Georgia Lt. Gov. Casey Cagle visits Georgia Tech
Jennifer Bonnett (left), general manager of Georgia Tech's Advanced Technology Development Center, explains how the incubator works with entrepreneurs across the state to Tech President G.P. "Bud" Peterson (center), Georgia Lt. Gov. Casey Cagle (right), and Chris Downing (near right), vice president of Tech's Enterprise Innovation Institute. Cagle visited the Tech campus Oct. 6 to learn more about the Institiute's innovation ecosystem. (Photo credit: Péralte C. Paul)
Georgia Lt. Gov. Casey Cagle visited the Georgia Institute of Technology campus Oct. 6 to get a firsthand look at Technology Square’s thriving innovation ecosystem.
Cagle met with President G.P. “Bud” Peterson and Chris Downing, vice president of the Enterprise Innovation Institute (EI2), Georgia Tech's chief unit dedicated to economic development and innovation and the nation’s largest and most comprehensive university-based program of its kind.
The visit was designed to show Cagle how the activity at Tech Square brings entrepreneurs, startups, and Fortune 500 firms together to connect, create, and collaborate, and ways to replicate that success across Georgia.
He toured Tech’s Advanced Technology Development Center (ATDC). Led by Jennifer Bonnett, general manager, ATDC is an EI2 program that serves as Georgia’s statewide technology incubator.
Cagle discussed startup efforts successes and challenges with several ATDC companies, including Clean Hands Safe Hands, a wireless hand hygiene monitoring system for hospitals, and Gozio Health, where he learned about its smartphone-based wayfinding platform that improves hospital visits for both visitors and medical facilities.
The lieutenant governor also met with VeriSolutions, a sensor-based startup that works with restaurants to prevent inventory loss, optimize staff efficiency, and improve customer food safety.
“Atlanta could be the Silicon Valley of the Southeast,” Cagle said following the tour, which included visits to two corporate innovation centers: health insurer Anthem’s Innovation Studio and Southern Co.’s Energy Innovation Center.
Paul Judge, a Tech graduate with a doctorate in computer science and chairman of Pindrop, told the lieutenant governor that venture capitalists see that Atlanta has a distinct advantage in terms of talent and access to Georgia Tech resources and expertise.
Pindrop, a cybersecurity company located at the historic Biltmore — which the Georgia Tech Foundation has acquired — is a Georgia success story.

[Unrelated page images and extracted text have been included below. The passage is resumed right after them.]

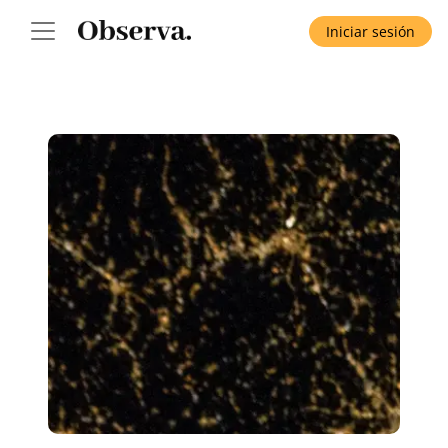
Iniciar sesión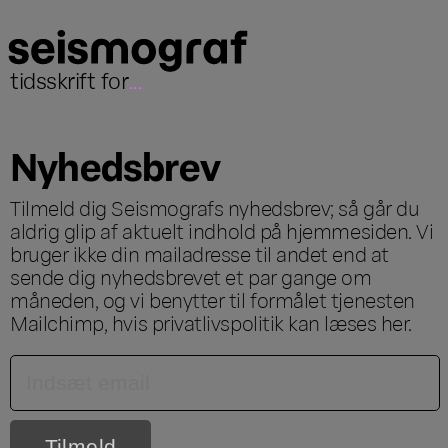
tidsskrift for
...
Nyhedsbrev
Tilmeld dig Seismografs nyhedsbrev; så går du
aldrig glip af aktuelt indhold på hjemmesiden. Vi
bruger ikke din mailadresse til andet end at
sende dig nyhedsbrevet et par gange om
måneden, og vi benytter til formålet tjenesten
Mailchimp, hvis privatlivspolitik kan læses
her
.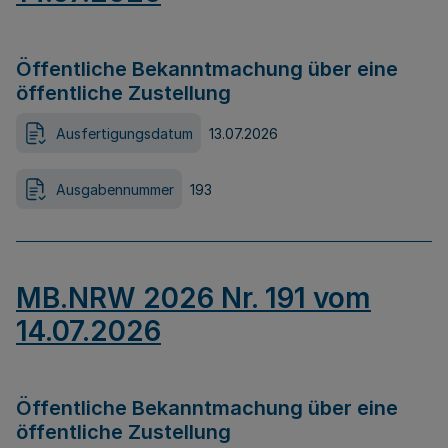
Öffentliche Bekanntmachung über eine
öffentliche Zustellung
Ausfertigungsdatum
13.07.2026
Ausgabennummer
193
MB.NRW 2026 Nr. 191 vom
14.07.2026
Öffentliche Bekanntmachung über eine
öffentliche Zustellung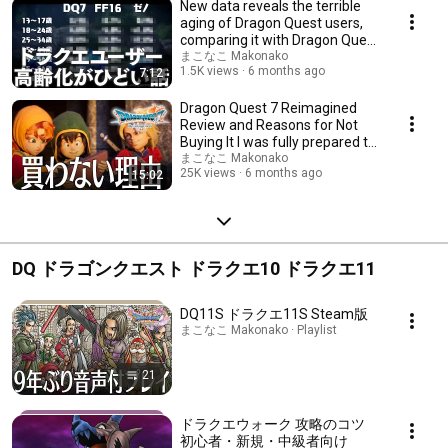
New data reveals the terrible
aging of Dragon Quest users,
comparing it with Dragon Quest
7 Reima...
まこなこ Makonako
1.5K views
6 months ago
7:12
Dragon Quest 7 Reimagined
Review and Reasons for Not
Buying It I was fully prepared to
buy it, bu...
まこなこ Makonako
25K views
6 months ago
15:02
DQ ドラゴンクエスト ドラクエ10 ドラクエ11
DQ11S ドラクエ11S Steam版
まこなこ Makonako · Playlist
21
ドラクエウォーク 攻略のコツ
初心者・新規・中級者向け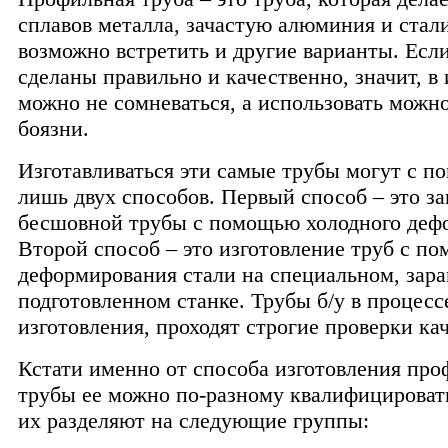
сплавов металла, зачастую алюминия и стали
возможно встретить и другие варианты. Есл
сделаны правильно и качественно, значит, в
можно не сомневаться, а использовать можно
боязни.
Изготавливаться эти самые трубы могут с п
лишь двух способов. Первый способ – это за
бесшовной трубы с помощью холодного деф
Второй способ – это изготовление труб с п
деформирования стали на специальном, зара
подготовленном станке. Трубы б/у в процесс
изготовления, проходят строгие проверки кач
Кстати именно от способа изготовления пр
трубы ее можно по-разному квалифицироват
их разделяют на следующие группы: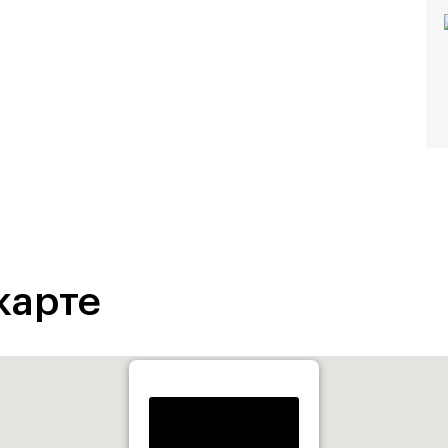
карте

CEO Vijay Balasubramaniyan launched the company in 2010 while he was pursuing his doctoral degree at Tech’s College of Computing. The then-fledgling company started out in VentureLab, Tech’s incubator for startups founded by Tech students and faculty. Pindrop also received early financial support from the Georgia Research Alliance to bring the idea to a viable concept stage. VentureLab also partnered with Flashpoint, a Georgia Tech startup accelerator that works with founders to get them to think strategically about their business.
It then went through ATDC’s Signature program and graduated in 2014. Pindrop announced this year that it had raised $75 million in its Series C funding round.
“We’re doing a wonderful job, and we have to protect, help, and encourage what’s going on here in Atlanta. We also have to spread that across the state,” Cagle said.
EI2 has been doing that through ATDC, Downing said, noting the “ATDC @” program — which brings the incubator’s curriculum and management to its partner communities — currently operates in Savannah, Augusta, Athens, and soon, Peachtree Corners.
“A core part of our mission at EI2 as Georgia Tech’s chief economic development arm, is to do that and help communities across the state scale and help them leverage their assets for economic development,” Downing said.